Inventory scarcity often leads to higher CPMs. Ironically, the brands most well-positioned to absorb those costs are brands such as auto, CPG and beverages that have traditionally been active in the upfronts.
It’s the newer brands too small to play in the upfronts that need to worry.
“Brands that have to develop specific strategies now around these changes are direct-to-consumer brands and a lot of retail that traditionally haven’t been big upfront spenders but are thriving in the programmatic space,” Math said. “They’re not going to get locked out, but we do have to strategize specifically based on a set of circumstance we’re confronting.”
Big upfront advertisers often get better private marketplace deals and the premium content they’re seeking on CTV, Metz said. If marketers didn’t lock in more flexible options around media placements for CTV, they could feel the pinch. Brands that didn’t secure any upfront deals or programmatic guarantees may be forced to buy a lot of display programmatically because they can’t afford expensive CTV inventory.
“How much are you willing to pay? Did you lock in beneficial rates via your upfront deals? How strategic were you about being able to move deals fluidly and manage them holistically?” Metz said, naming factors that affect how brands will fare in accessing CTV inventory. “The deeper you've gone in your partnerships with the network programmers, the more likely you are to be successful this Q4.”
The optimist camp
While Q4 could be tight, if a streaming service acquires viewers beyond what they projected, they may have more ad inventory to sell.
The increase in the number of new AVOD services like Peacock, Paramount Plus and HBO Max could be positive news for the programmatic marketplace in Q4, because more inventory might be available “that wasn’t planned for,” Metz said.
And don’t discount creativity.
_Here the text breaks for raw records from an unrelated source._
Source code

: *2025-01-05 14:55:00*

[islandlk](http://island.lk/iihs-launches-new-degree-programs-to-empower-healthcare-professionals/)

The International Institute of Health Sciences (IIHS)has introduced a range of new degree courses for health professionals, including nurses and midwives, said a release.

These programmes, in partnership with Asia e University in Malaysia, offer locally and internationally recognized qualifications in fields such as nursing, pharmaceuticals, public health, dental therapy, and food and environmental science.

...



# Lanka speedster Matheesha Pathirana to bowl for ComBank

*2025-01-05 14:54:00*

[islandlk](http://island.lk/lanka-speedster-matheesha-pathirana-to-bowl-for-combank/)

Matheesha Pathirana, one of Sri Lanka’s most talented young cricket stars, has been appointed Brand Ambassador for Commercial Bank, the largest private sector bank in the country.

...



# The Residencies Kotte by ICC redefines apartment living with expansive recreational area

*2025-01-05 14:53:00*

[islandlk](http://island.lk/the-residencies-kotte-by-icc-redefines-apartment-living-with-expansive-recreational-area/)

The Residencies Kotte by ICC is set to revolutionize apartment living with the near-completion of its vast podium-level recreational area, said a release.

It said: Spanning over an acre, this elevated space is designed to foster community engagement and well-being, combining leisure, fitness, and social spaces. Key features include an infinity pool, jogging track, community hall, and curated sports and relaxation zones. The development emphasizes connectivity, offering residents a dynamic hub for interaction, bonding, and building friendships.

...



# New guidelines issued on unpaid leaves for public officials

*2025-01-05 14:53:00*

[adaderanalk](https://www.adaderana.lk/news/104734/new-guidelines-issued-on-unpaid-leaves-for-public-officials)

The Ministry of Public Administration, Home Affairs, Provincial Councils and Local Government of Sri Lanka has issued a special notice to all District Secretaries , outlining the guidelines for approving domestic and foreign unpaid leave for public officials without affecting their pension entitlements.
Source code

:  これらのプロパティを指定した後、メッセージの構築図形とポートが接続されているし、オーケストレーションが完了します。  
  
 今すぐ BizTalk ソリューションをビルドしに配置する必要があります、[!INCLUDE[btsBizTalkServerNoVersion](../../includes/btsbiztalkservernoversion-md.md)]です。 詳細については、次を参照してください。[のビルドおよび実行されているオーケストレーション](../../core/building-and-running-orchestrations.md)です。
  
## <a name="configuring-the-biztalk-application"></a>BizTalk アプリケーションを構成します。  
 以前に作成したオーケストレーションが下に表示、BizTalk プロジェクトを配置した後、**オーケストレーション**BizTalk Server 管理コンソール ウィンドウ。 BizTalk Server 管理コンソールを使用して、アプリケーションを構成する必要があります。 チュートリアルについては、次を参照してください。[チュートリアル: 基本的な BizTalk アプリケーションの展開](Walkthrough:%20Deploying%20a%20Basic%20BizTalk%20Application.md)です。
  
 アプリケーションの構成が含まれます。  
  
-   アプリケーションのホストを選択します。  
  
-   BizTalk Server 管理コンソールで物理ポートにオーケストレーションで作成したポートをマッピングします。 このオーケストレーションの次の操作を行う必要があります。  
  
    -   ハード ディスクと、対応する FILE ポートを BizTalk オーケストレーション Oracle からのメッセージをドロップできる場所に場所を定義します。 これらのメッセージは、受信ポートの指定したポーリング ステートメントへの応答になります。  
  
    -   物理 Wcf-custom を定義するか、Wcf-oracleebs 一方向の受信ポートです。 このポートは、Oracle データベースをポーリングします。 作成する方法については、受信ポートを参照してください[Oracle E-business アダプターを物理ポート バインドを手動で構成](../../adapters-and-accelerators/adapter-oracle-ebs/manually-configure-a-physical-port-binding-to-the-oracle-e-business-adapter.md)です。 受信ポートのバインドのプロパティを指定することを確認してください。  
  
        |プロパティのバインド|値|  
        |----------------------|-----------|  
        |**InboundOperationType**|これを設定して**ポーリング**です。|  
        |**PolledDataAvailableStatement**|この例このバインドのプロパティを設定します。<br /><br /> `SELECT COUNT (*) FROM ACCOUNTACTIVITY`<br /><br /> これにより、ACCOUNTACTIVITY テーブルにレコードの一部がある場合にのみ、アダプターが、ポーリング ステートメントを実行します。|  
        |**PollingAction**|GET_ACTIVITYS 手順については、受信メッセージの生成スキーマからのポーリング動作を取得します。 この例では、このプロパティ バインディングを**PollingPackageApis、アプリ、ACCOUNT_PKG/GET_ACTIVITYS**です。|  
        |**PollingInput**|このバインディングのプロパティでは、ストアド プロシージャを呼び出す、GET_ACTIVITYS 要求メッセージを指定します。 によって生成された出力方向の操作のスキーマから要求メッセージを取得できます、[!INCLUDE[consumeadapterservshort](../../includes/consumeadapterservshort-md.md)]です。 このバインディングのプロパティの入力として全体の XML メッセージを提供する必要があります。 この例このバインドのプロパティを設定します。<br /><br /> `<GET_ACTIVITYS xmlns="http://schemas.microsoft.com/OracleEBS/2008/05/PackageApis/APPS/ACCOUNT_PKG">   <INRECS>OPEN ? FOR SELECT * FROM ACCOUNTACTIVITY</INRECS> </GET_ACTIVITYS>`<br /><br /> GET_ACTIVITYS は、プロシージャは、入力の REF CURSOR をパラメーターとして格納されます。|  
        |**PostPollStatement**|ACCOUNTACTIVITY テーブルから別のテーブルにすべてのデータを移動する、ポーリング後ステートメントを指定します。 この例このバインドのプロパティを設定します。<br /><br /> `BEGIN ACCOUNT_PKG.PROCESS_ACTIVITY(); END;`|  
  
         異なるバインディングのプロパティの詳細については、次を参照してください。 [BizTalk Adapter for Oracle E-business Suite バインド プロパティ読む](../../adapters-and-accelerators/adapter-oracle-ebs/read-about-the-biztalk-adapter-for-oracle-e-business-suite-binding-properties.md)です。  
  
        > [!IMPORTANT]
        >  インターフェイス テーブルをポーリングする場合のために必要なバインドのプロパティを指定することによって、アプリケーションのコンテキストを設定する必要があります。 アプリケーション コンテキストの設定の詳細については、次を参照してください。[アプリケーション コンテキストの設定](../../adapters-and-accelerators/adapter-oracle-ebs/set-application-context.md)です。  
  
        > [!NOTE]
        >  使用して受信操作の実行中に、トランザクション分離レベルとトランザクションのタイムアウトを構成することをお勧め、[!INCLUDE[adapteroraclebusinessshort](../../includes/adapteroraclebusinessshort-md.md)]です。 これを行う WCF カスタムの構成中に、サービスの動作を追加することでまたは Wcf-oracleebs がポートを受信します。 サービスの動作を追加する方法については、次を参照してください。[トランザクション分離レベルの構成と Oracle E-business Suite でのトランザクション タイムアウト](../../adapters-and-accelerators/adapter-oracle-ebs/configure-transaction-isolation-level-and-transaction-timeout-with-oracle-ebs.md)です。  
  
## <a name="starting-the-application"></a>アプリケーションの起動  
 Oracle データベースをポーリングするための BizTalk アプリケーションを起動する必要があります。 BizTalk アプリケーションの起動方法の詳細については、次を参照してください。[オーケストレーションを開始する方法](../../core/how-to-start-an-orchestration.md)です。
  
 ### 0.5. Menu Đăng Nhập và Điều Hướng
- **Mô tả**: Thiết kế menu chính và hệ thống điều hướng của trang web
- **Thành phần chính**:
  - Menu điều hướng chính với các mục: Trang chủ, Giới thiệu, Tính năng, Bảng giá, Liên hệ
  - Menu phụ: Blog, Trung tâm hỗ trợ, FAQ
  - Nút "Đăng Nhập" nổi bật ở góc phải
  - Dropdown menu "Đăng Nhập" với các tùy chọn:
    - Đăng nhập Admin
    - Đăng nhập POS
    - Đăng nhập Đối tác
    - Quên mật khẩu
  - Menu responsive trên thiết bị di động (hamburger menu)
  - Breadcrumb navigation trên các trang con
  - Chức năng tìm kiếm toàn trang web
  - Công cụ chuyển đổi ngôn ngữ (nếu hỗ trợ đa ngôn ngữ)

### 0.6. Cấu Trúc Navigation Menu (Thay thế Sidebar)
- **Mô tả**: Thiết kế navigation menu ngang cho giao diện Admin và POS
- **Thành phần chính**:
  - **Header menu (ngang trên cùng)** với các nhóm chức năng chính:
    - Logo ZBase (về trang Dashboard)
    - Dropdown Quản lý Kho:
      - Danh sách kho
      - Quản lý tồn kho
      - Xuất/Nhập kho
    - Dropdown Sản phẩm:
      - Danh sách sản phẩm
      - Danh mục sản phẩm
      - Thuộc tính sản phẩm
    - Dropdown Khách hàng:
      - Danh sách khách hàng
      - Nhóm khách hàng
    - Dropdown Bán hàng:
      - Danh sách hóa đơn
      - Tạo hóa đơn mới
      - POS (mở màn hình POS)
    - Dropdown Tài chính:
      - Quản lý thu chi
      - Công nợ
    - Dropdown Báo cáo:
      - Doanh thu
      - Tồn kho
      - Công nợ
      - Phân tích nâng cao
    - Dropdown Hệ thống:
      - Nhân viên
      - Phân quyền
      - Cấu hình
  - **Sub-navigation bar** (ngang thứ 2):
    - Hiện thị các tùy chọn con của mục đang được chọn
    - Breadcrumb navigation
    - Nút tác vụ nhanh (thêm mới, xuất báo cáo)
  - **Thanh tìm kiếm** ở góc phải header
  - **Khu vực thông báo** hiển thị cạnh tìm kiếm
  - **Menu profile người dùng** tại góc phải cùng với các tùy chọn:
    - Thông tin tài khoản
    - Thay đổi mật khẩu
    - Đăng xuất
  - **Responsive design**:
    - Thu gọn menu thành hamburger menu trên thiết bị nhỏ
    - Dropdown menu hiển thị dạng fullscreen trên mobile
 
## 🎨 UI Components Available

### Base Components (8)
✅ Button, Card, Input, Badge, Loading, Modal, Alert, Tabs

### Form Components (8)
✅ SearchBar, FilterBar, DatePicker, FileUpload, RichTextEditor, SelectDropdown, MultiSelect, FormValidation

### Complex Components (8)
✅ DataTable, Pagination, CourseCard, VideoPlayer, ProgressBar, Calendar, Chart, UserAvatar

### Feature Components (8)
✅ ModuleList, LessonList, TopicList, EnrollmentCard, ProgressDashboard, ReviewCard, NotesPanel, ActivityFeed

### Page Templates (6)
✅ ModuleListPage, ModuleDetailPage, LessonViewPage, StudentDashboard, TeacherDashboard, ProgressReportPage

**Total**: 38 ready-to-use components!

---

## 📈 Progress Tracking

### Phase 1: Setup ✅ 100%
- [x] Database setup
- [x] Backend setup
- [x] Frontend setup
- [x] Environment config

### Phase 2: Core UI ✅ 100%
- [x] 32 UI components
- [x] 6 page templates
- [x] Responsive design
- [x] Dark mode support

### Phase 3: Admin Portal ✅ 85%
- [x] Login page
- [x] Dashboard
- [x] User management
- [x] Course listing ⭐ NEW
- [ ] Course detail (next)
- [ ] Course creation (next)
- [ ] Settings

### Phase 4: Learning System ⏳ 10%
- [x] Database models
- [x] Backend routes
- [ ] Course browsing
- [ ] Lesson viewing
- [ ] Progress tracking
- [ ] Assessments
While ad loads are lower, programmers can also concoct new types of ad units. “The shift to AVOD will force services to rethink the ways in which they deliver ads so they don’t need to sacrifice inventory for viewership,” Anthony Capano, North American managing director of Rakuten Advertising said, citing Hulu’s pause ads.
If CTV inventory will be tight, it may not affect the biggest players who often have early dibs on inventory due to their large buying power.
While there are typically some inventory constraints during Q4 due to increased demand, “we haven’t heard any concerns by our CTV publishers around lack of inventory,” said Esra Bacher, GroupM’s programmatic investment lead.
GroupM worked to lock in flexible upfront deals for clients. Programmatic deals will run in private marketplaces as opposed to open exchanges, Bacher said.
“We're buying from the networks directly and not looking to open exchange or curated deals to source supply,” she said, a move that insulates it from some of the programmatic supply shortages. “We're creating closer connections with the networks to ensure that we’re able to secure supply in a more upfront-like way, but still get the ads to the viewers via programmatic execution.”